Switching up the format of our TWD reviews to be less recappy and more reviewy (but still with a creamy maggot-filled nougat center).
If you’ve watched the episode, you don’t need a play-by-play, and if you haven’t . . . well, you’re probably not reading this anyway.
In ‘Clear’, we get a nice and welcome break from Andrea and the ongoing Woodbury saga to narrow the focus on Rick, Carl, and Michonne.
(Welcome here, at least, because frankly, after watching ‘Ain’t No Judas’ for the third time in a week so my girlfriend could catch up with the series, I’m not even sure I want redemption for Blondie at this point: the business end of a crossbow bolt or katana, right alongside her one-eyed boyfriend, suits me just fine.)
No real surprise that Morgan, Rick’s first human contact since waking from a coma into a world gone mad, returns. Fans of the comic were already expecting it at some point, and the Interweb has been teasing the return of the fantastic Lennie James, with speculation as far back as Episode 10.
I was impressed that James was cast in the role back at the opening of the series. I was a diehard Jericho fan — still love that series and will always harbor a little anger that CBS didn’t give it a decent chance and completely sabotaged it with poor scheduling choices and a complete unwillingness to account for those of us who watched the show via alternate, non-airdate methods as part of the total audience.
Maybe if they’d have called it CSI: Doomsday it would’ve fared better.
(And note to AMC, if you ever do get the idea of cancelling The Walking Dead — you probably don’t want to know what sort of things us zombie nerds will send you tons of via mail in organized protest. Just sayin’.)
‘Clear’ came off to me as the most bleak the series has offered up so far, possibly because we’ve gotten a rare glimpse of the destroyed world outside the immediate locales populated by our protagonists.
I think it says something that there’s some real talent at work on this show when the simple opening shot of a desperate, handmade roadside note packs more of an emotional wallop than even the most elaborate post-apocalyptic set dressing and piles of corpses.
Sometimes less really is more.
Morgan’s reintroduction as a lone, almost feral (yet highly cunning) survivor, living in an environment where his unhinged mental state is writ large — literally scrawled — on the walls was a great touch.

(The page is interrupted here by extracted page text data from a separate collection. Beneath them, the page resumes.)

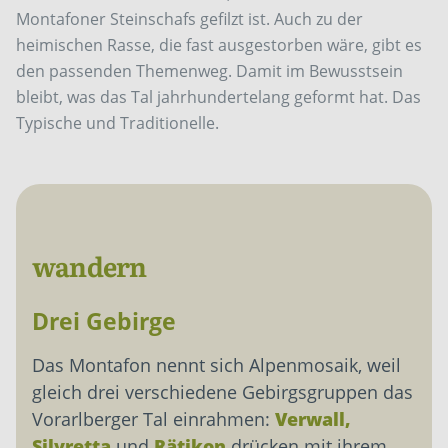
Montafoner Steinschafs gefilzt ist. Auch zu der
heimischen Rasse, die fast ausgestorben wäre, gibt es
den passenden Themenweg. Damit im Bewusstsein
bleibt, was das Tal jahrhundertelang geformt hat. Das
Typische und Traditionelle.
wandern
Drei Gebirge
Das Montafon nennt sich Alpenmosaik, weil
gleich drei verschiedene Gebirgsgruppen das
Vorarlberger Tal einrahmen:
Verwall,
Silvretta
und
Rätikon
drücken mit ihrem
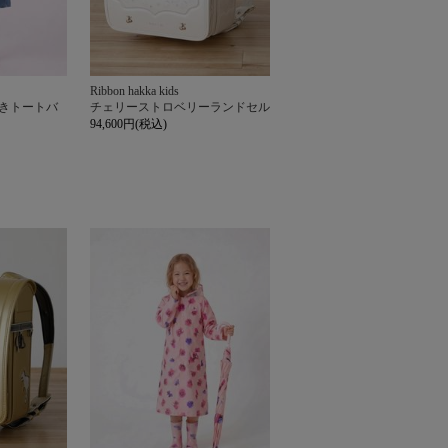
Ribbon hakka kids
付きトートバ
チェリーストロベリーランドセル
94,600円(税込)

Fans of the comic knew of his son Duane’s eventual fate, although the show adds the twist that his mother, the love of Morgan’s life that he couldn’t bring himself to put out of her misery, was the culprit.
(Minus points, though, for not actually showing us this sequence, which granted, goes against the overall ‘no flashback’ aesthetic, but would’ve really brought the series opening full circle.)
Kudos, though, for FINALLY giving Danai Gurira something to do that doesn’t involve silent glaring. Granted, she’s really good at it, but it’s great to see Michonne open up and be human. She’s arguably the most popular character in the comic and the show’s incarnation of the character looks to follow suit (although Daryl does offer some stiff competition on the boob tube).
Lennie’s one-on-one exchanges with Andrew Lincoln were really the show stealer, though, as far as I’m concerned. Amazing, scene-chewing intensity and one of the highlights of this season so far.
Carl’s determination to hold on to some vestige of his past, to give his infant sister a chance to see her mother, was a nice touch . . . and I’m even going to overlook how there was an otherwise intact diner full of walkers who probably didn’t just wander aimlessly in.
Was the blue plate special that day at King’s Country salmonella with a nice side of cyanide? Looks like those people died pretty peacefully inside. I can’t imagine going quietly and respectfully into that good night in a backwoods greasy spoon.
My only issue with this episode was with the desperate hitchhiker that Rick & co. so callously ignored — twice — leading to his demise as literal roadkill, and then to add insult to injury, they stopped in the closing moments of the episode to loot his gore-stained backpack after more or less being accomplices to his death by their inaction.
It’s not a moral objection: I can’t say I blame Rick for not wanting anything to do with a random stranger wandering the highway on his own, not with so much on the line with the resupply mission and having his son with him.
And I get the idea was to show how far the formerly compassionate, kind-hearted sheriff has come.
I think the problem is there may come a point where our protagonists stoop a little too low, and it may affect audience morale. The logic is that yes, this world is only going to become worse and worse as time grinds on, and that even those with big hearts will have to make them calloused in order to survive.
There may be a point, though, where some of the audience — particularly the non-comics fans who haven’t seen but a fraction of the bleakness of the world of the franchise’s printed page on their TV screens — start to doubt what they’ve bought into, when the heroes largely cease to be heroic, and I’m wondering what the breaking point of a more mainstream audience is going to be.
That’s going to be an exceedingly fine line for the writers and producers to toe as the series progresses. Having some very obvious ‘bad guys’ in the form of the Governor and his Woodbury cronies will help draw some attention away from unheroics, at least as Season 3 draws to a close, but that last scene of ‘Clear’, as powerful and unsettling as it was, might start to be a backpack too far for some.